Kitzhaber’s contrition is belated but welcome. Still, he doesn’t seem to fully “get it.” Like many powerful people, he has fallen into the trough of certitude, believing his integrity invincible.
“I have withstood the scrutiny of eight elections and 26 years in public office and this is the first time that my integrity has ever been questioned,” he told the ethics commission. “I have certainly made my share of mistakes but using my office for the purpose of obtaining financial gain or avoiding financial detriment is not one of them.”

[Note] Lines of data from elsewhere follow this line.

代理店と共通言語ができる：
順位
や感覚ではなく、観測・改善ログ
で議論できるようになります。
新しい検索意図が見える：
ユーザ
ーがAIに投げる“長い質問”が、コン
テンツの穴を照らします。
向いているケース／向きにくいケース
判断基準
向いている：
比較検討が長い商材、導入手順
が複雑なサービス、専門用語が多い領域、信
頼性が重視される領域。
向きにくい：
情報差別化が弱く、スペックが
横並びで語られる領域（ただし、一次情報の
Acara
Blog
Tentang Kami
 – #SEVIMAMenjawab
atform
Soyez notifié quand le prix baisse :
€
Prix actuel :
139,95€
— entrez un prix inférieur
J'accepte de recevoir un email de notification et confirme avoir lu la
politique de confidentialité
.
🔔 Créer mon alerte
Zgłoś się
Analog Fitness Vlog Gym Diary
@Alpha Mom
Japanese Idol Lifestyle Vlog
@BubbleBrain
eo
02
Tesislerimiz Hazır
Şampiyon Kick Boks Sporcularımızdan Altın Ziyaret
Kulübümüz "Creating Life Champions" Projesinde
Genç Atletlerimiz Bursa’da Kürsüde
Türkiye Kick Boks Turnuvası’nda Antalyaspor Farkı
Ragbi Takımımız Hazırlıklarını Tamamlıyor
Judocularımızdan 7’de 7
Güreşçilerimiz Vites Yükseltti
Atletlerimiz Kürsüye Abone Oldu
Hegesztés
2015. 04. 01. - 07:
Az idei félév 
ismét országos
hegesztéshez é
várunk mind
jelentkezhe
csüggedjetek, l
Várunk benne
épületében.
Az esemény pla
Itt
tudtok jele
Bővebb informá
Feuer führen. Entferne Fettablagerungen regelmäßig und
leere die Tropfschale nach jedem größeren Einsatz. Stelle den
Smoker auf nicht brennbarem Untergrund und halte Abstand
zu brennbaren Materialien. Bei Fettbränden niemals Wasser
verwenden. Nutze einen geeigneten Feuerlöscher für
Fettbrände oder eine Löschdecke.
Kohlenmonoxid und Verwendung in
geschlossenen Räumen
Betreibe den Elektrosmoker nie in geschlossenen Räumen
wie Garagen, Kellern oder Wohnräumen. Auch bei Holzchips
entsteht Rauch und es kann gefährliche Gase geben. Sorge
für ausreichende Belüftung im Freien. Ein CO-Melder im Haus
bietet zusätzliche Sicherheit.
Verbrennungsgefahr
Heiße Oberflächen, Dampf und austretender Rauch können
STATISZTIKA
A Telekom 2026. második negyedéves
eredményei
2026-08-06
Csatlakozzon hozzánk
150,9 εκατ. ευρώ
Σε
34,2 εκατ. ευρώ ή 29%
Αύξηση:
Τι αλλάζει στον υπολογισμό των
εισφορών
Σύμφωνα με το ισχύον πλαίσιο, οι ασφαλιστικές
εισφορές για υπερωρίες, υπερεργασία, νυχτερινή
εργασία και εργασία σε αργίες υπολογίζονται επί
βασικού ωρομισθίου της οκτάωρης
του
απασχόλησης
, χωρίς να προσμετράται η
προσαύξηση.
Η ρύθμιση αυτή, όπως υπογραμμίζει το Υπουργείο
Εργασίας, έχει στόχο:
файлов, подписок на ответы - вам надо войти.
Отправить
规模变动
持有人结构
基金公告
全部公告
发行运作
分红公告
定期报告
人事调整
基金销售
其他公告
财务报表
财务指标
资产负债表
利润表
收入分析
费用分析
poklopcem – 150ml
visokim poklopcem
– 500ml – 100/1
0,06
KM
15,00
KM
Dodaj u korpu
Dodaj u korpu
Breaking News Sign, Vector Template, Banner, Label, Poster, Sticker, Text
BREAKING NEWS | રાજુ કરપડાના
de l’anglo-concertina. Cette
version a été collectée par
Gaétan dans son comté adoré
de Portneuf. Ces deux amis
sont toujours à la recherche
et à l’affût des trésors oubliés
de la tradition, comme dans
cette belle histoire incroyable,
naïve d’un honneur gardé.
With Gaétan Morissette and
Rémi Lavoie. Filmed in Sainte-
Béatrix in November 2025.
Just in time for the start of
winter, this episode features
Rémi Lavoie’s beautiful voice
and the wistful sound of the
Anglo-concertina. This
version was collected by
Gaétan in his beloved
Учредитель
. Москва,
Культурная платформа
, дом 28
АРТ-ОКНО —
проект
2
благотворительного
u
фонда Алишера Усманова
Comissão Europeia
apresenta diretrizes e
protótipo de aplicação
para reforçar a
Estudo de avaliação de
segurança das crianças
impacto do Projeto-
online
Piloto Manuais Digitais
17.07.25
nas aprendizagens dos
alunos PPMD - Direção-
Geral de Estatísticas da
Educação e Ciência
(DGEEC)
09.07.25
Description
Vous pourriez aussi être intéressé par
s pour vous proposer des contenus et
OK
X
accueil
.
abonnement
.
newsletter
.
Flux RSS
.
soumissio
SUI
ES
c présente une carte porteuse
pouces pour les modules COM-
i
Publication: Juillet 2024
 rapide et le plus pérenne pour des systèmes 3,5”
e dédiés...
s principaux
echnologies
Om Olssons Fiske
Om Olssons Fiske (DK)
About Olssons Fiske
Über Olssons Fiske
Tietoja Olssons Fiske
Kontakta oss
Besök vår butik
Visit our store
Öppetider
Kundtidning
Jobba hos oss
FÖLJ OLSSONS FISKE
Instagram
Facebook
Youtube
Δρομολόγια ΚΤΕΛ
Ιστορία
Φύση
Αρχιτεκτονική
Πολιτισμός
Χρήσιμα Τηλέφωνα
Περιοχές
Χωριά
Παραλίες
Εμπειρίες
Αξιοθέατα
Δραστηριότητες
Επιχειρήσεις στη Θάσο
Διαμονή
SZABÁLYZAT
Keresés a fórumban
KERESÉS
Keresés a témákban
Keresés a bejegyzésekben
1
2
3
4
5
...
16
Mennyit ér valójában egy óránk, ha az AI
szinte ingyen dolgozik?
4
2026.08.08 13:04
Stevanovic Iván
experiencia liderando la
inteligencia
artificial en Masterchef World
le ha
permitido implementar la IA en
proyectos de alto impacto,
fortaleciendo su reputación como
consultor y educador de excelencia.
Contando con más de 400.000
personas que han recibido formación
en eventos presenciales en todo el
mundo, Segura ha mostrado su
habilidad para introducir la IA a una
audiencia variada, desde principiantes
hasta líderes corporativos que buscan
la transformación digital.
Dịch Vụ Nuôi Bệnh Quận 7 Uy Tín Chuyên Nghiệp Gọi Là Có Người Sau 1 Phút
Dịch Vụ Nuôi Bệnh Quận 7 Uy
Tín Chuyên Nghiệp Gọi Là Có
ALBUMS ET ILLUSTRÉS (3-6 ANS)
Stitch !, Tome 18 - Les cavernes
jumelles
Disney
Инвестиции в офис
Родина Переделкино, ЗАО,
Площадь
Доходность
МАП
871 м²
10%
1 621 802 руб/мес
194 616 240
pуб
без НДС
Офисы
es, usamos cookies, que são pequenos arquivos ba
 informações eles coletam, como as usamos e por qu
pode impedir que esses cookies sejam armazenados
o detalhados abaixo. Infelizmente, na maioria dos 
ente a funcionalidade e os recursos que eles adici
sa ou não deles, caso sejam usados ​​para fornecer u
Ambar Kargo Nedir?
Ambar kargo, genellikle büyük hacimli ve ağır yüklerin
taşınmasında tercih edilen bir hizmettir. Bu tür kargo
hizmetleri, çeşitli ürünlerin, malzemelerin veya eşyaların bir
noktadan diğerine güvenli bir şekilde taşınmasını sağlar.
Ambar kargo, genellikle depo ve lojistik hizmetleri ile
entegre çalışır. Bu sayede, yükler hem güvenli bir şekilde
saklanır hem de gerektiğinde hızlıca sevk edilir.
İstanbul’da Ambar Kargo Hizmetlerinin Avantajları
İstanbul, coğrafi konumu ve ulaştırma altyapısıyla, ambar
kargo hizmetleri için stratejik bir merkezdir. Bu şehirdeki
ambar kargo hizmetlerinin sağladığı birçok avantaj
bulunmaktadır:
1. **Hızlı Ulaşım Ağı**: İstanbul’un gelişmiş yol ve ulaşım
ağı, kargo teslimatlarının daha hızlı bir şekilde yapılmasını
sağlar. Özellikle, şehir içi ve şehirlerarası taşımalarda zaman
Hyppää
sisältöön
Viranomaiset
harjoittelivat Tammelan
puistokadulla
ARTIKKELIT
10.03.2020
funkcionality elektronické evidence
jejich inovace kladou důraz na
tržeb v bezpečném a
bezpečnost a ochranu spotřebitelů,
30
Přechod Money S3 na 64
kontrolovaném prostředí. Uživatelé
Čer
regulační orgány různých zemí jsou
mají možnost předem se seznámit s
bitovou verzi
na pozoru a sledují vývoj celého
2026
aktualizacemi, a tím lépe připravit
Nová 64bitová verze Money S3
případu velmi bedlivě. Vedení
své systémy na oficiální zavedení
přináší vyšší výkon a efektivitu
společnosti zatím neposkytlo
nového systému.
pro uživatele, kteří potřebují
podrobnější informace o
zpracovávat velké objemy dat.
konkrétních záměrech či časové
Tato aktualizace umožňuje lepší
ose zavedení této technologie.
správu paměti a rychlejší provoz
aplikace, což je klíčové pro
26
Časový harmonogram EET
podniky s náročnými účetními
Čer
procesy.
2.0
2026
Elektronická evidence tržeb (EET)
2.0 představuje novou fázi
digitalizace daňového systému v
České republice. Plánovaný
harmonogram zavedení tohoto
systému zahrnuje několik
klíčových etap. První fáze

In the previous century, such certitude undermined another well-known Oregon politician – former governor and then-Sen. Mark O. Hatfield. He, too, initially treated allegations of ethical missteps – ones involving his wife’s business, his family finances and his acceptance of gifts – as unwarranted assaults on his character. He, too, later recognized his lapses in judgment and sought to make amends.
The Kitzhaber and Hatfield cases are not parallel in facts and magnitudes but in the mistaken faith in one’s ethical infallibility.
Kitzhaber’s transgression was not what he did. It was what he didn’t do: Establish and protect strong ethical walls separating his fiancée’s public and private roles.
That failure cost him his governorship.